Making Primitive Biochar

Those who have followed my blog know that I proposed a method for producing biochar that was plausible inside the limitations placed on an antique society living in the Amazon rainforest. Key to the time and place was the use of maize as the principal source material. That this was so was confirmed by published pollen studies and by more recent translations of sixteenth century reports from southern Brazil which described widespread maize culture.

When I began my thought experiment, the presence of maize seemed very unlikely in view of the known dynamics of rainforest soils. Yet I needed a plant that produced packable waste that could be handled without steel tools. Wood was both high cost in human energy inputs and very resistant to charring and crushing. Most other crops simply failed to produce both a crop and much biomass. No primitive farmer was going to plant a stand-alone char feedstock and lose a season.

This is where corn or maize came in. It produced a stable easy to store high volume crop that also produced perhaps ten tons per acre of corn stover. This stover was also very packable because there are no branches. What made it more attractive was the root ball which is in the form of a disc and is often very easy to pull out of the soil. Thus a field could be stripped of its ripe corn and then stripped easily of its stover.

Stacking the stalks was easily accomplished and using the root balls to form an outer wall simply a matter of paying attention. The key idea was to provide an outer shell of mud that closed off the packed stover. Now they did not have a sheet of metal foil to add another heat resistant air tight layer, so it is likely that they slathered on a thin layer of river clay to form a air tight seal. Again field experiments will inform us as to the extent that this is all necessary.

At the end of the day, without any tools, we have a thin clay dome or a mud dome enclosing ten tons of packed stover.

This is then loaded with a charge of burning coals. I have considered top down but suspect that simply feeding a charge in through the bottom perhaps along a narrow trench will be good enough. A small amount of air will be drawn to the charge maintaining the heat production and the produced heat will steadily reduce the maize very quickly.
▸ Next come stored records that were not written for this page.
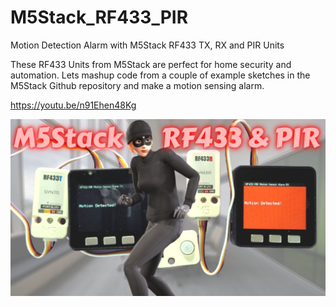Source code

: # M5Stack_RF433_PIR
Motion Detection Alarm with M5Stack RF433 TX, RX and PIR Units

These RF433 Units from M5Stack are perfect for home security and automation. Lets mashup code from a couple of example sketches in the M5Stack Github repository and make a motion sensing alarm.

https://youtu.be/n91Ehen48Kg

![](https://github.com/ShotokuTech/M5Stack_RF433_PIR/blob/main/m5stack%20rf433%20%26%20pir.png)
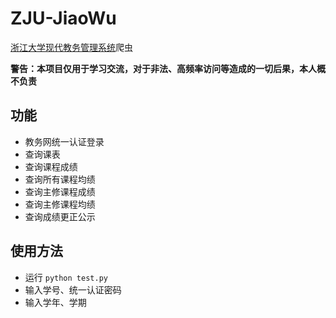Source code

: # ZJU-JiaoWu

[浙江大学现代教务管理系统](http://jwbinfosys.zju.edu.cn/)爬虫

**警告：本项目仅用于学习交流，对于非法、高频率访问等造成的一切后果，本人概不负责**

## 功能

+ 教务网统一认证登录
+ 查询课表
+ 查询课程成绩
+ 查询所有课程均绩
+ 查询主修课程成绩
+ 查询主修课程均绩
+ 查询成绩更正公示

## 使用方法

+ 运行 ``python test.py``
+ 输入学号、统一认证密码
+ 输入学年、学期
Gasses will be captured and ignite as the burn progresses steadily reducing the load.

Eventually the whole load will collapse upon which it will be smothered with more dirt.

I had originally envisaged this process taking many hours, however corn stover is like paper and merely needs to be heated for it to curl up and quickly decompose.

Ten tons or one acres production would give us three tons of biochar which is ample for that one acre, particularly if one goes the extra step of creating seed hills on only a third of the surface. In one season, you are in business. The one remaining mystery is why this method failed to make it out of the Amazon, because it would have nicely augmented the three sisters throughout the Americas. Or perhaps it did and we simply never noticed or our steel got there first and disease got there first.